═════ Document section

It’s become much easier to drive over the border between Norway and Sweden this week, since the governments of both countries decided to drop most remaining restrictions from October 1st. On Tuesday, smaller border crossings in remote areas that were completely closed during the Corona pandemic were also reopening, with only sporadic controls.
Norway’s Home Guard soldiers have packed up and withdrawn from the remote border crossings, some of which are located on dirt roads. Control checkpoints are being phased out and barriers removed, leaving it up to travelers themselves to follow the rules.
Norwegian Broadcasting (NRK) reported that all crossings along Norway’s lengthy border to Sweden will be open from midnight Wednesday. Covid-19 testing centers will also be dismantled.
“From now on, the border patrol will only carry out sporadic controls of those driving through,” Pål Erik Teigen of the Innlandet Police District told NRK on Tuesday. He noted that some travelers will still be expected to test themselves within 24 hours of entering Norway, including those who are not fully vaccinated and those arriving from areas where infection is high.
“Also those feeling ill should take a Covid test,” Teigen said, ” but now it’s based on the honour system, and up to those involved to follow through.”
Pandemic not over yet, though…
He stressed that “infection remains within society” on both sides of the border, “and we should all do what we can to keep it contained.” Motorists unable to document being fully vaccinated will still be directed to testing stations at the major border crossings where testing stations remain, like those at Svinesund and Magnor in the south and Storskog in the north, and at all airports with international flights.
Teigen, who’s been responsible for all border crossings in the Innlandet region of eastern Norway, noted that it’s been a big and unusual job. Soldiers and police hadn’t had to stop travelers at the border for many decades. Now daily life is returning to normal, and Norwegians can even resume shopping in Sweden (where prices tend to be much lower than in Norway) without too much inconvenience.

══════════
═════ Information shown

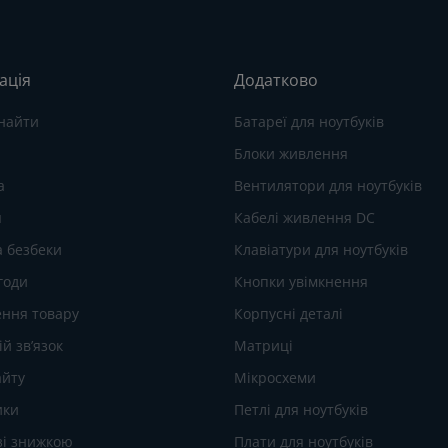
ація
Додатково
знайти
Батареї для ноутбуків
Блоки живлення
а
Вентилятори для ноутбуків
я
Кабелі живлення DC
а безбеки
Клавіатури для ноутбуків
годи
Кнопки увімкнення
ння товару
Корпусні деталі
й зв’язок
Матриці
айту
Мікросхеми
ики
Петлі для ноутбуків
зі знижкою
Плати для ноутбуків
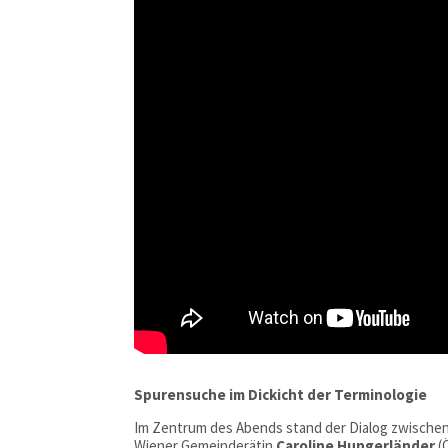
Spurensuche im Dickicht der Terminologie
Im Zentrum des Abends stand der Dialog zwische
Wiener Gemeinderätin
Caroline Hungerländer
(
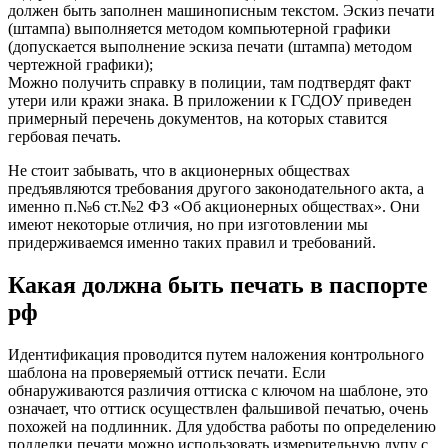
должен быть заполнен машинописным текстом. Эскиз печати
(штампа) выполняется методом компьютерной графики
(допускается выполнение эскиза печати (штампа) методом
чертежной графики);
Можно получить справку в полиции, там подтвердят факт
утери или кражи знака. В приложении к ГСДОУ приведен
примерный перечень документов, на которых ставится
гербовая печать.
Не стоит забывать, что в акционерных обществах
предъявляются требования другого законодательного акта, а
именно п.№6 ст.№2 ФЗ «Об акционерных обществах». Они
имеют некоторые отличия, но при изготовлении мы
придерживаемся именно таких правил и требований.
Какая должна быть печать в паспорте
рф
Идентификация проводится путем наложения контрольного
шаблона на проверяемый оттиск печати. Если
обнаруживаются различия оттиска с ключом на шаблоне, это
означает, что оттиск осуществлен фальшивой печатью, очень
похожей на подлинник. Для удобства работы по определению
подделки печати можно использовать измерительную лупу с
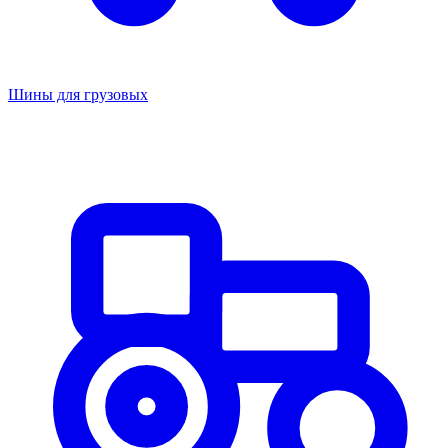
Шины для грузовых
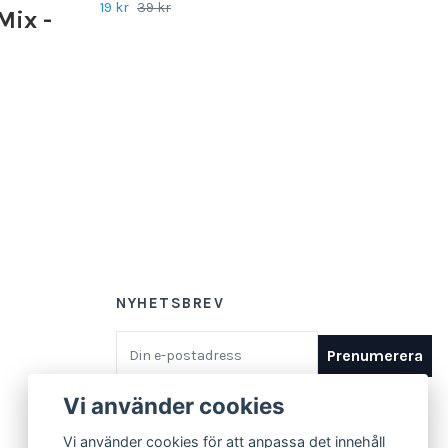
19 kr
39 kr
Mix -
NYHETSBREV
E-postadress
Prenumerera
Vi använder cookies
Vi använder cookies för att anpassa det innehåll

══════════
═════ Information shown

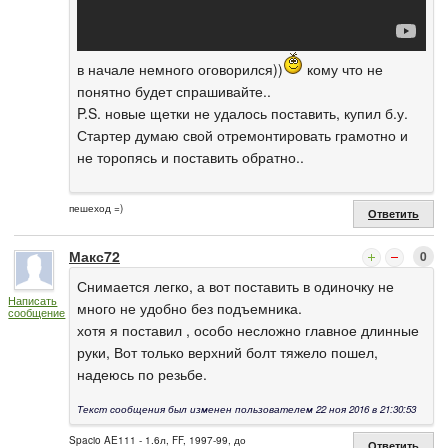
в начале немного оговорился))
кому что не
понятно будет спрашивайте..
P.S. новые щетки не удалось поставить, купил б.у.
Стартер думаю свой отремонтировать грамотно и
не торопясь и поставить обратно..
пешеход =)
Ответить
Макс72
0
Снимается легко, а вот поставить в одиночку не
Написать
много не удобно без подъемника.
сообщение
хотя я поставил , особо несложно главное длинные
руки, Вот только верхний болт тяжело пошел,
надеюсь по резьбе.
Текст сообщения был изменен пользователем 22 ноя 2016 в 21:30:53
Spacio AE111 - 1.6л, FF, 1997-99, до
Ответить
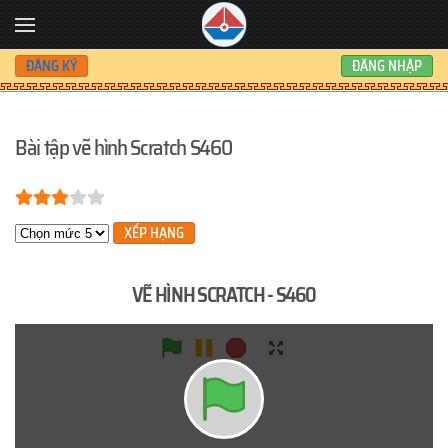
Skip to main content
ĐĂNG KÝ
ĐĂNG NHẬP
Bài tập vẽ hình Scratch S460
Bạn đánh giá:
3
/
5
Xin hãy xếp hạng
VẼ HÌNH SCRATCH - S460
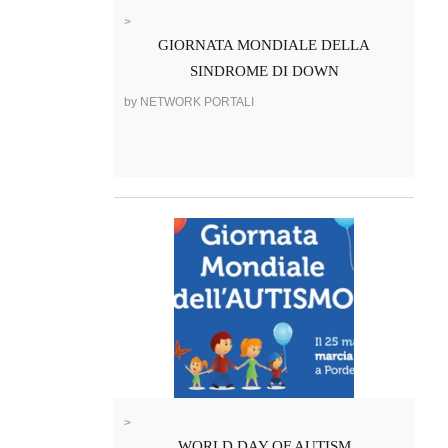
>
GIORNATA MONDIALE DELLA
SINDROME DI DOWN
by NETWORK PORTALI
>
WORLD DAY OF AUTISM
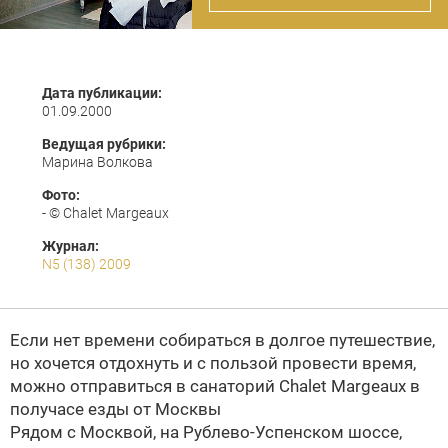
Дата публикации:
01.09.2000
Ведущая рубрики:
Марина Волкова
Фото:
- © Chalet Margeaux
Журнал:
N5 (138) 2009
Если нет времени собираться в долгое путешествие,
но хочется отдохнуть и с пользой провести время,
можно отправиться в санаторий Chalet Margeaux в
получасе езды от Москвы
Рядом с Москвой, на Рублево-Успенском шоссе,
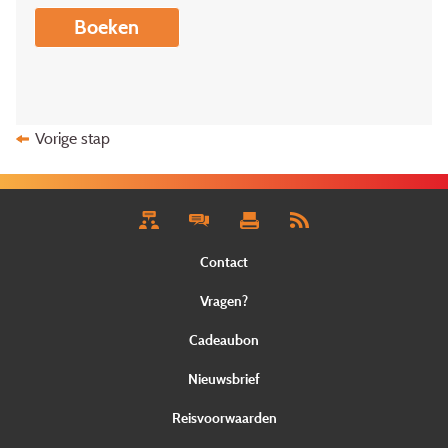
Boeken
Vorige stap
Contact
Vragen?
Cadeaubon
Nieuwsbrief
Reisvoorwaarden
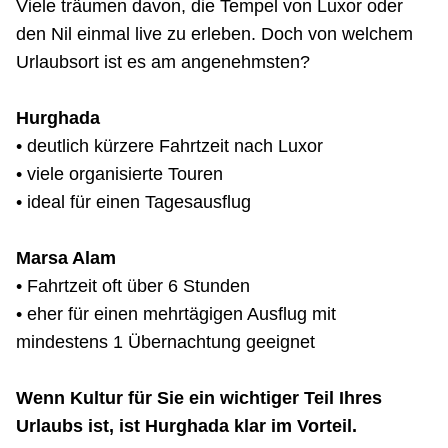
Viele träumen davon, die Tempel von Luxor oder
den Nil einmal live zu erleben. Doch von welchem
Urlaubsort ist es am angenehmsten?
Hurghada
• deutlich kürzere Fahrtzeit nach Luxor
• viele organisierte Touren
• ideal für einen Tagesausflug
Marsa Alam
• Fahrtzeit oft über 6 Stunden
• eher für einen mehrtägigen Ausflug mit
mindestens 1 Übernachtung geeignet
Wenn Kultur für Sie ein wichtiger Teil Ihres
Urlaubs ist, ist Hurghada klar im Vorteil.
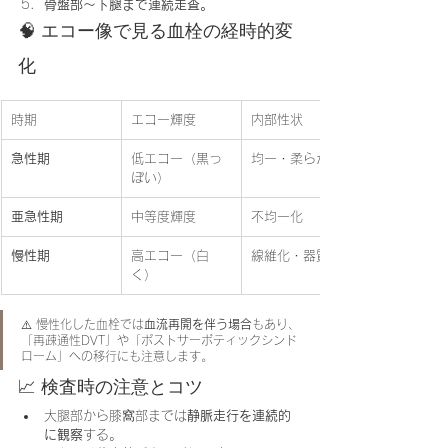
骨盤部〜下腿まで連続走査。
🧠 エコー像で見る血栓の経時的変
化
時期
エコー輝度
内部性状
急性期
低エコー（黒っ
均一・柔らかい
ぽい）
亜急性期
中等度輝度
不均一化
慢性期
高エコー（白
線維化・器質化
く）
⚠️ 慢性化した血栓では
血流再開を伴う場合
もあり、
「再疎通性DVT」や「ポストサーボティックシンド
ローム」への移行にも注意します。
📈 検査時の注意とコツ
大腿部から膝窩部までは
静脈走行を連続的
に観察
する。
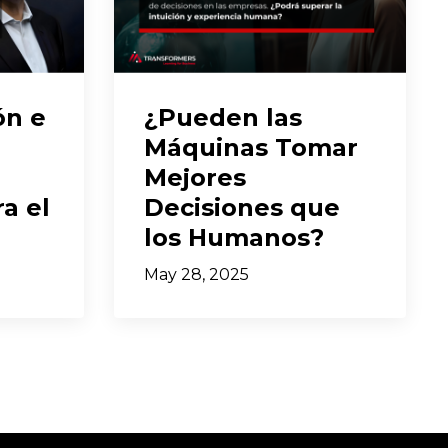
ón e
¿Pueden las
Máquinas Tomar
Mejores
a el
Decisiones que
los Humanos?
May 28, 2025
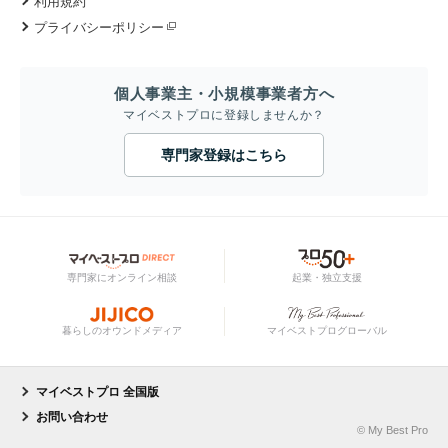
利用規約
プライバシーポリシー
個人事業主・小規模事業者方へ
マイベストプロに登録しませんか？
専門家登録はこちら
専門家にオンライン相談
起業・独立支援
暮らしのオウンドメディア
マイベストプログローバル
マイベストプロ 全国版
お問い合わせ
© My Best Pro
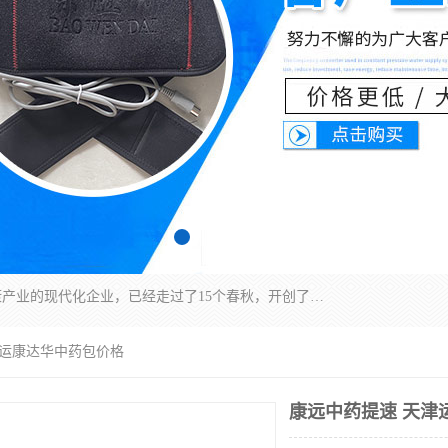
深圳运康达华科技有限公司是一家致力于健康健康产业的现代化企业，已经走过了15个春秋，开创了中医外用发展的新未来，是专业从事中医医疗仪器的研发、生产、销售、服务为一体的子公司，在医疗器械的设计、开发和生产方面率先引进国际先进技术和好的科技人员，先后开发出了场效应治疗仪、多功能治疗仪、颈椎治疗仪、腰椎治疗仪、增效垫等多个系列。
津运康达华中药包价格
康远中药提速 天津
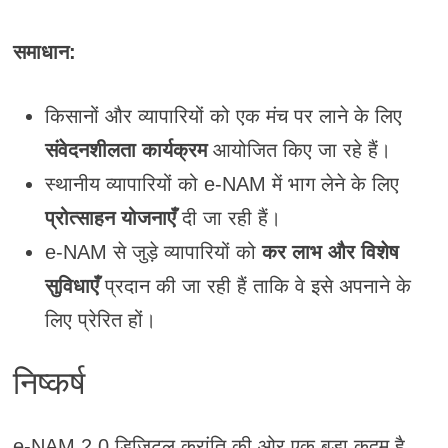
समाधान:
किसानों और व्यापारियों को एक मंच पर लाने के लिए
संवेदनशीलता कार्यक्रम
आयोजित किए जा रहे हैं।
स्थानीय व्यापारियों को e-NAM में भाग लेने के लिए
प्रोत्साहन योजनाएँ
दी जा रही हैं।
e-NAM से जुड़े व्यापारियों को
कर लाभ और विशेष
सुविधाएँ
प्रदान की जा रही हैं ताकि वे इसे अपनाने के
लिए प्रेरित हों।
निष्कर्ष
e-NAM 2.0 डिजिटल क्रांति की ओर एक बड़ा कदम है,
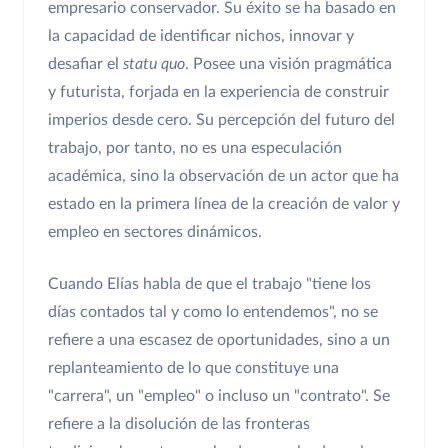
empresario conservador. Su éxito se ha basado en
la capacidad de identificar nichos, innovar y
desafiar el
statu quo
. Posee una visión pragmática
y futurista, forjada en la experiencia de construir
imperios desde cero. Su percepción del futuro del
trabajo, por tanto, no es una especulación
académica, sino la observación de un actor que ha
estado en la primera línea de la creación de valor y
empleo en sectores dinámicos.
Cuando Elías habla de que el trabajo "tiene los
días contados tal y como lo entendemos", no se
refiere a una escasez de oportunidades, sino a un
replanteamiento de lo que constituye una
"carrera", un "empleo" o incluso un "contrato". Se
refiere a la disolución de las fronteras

══════════

**What you will do**
• a. Translate this sentence from the border article into Spanish: "Covid-19 testing centers will also be dismantled."
• b. Please output the border article starting at "Teigen, who’s been" and ending at "too much inconvenience.".
The records aren't needed for this work.

**Task-by-task solutions**
• a. Los centros de pruebas de Covid-19 también serán desmantelados.

• b.
Teigen, who’s been responsible for all border crossings in the Innlandet region of eastern Norway, noted that it’s been a big and unusual job. Soldiers and police hadn’t had to stop travelers at the border for many decades. Now daily life is returning to normal, and Norwegians can even resume shopping in Sweden (where prices tend to be much lower than in Norway) without too much inconvenience.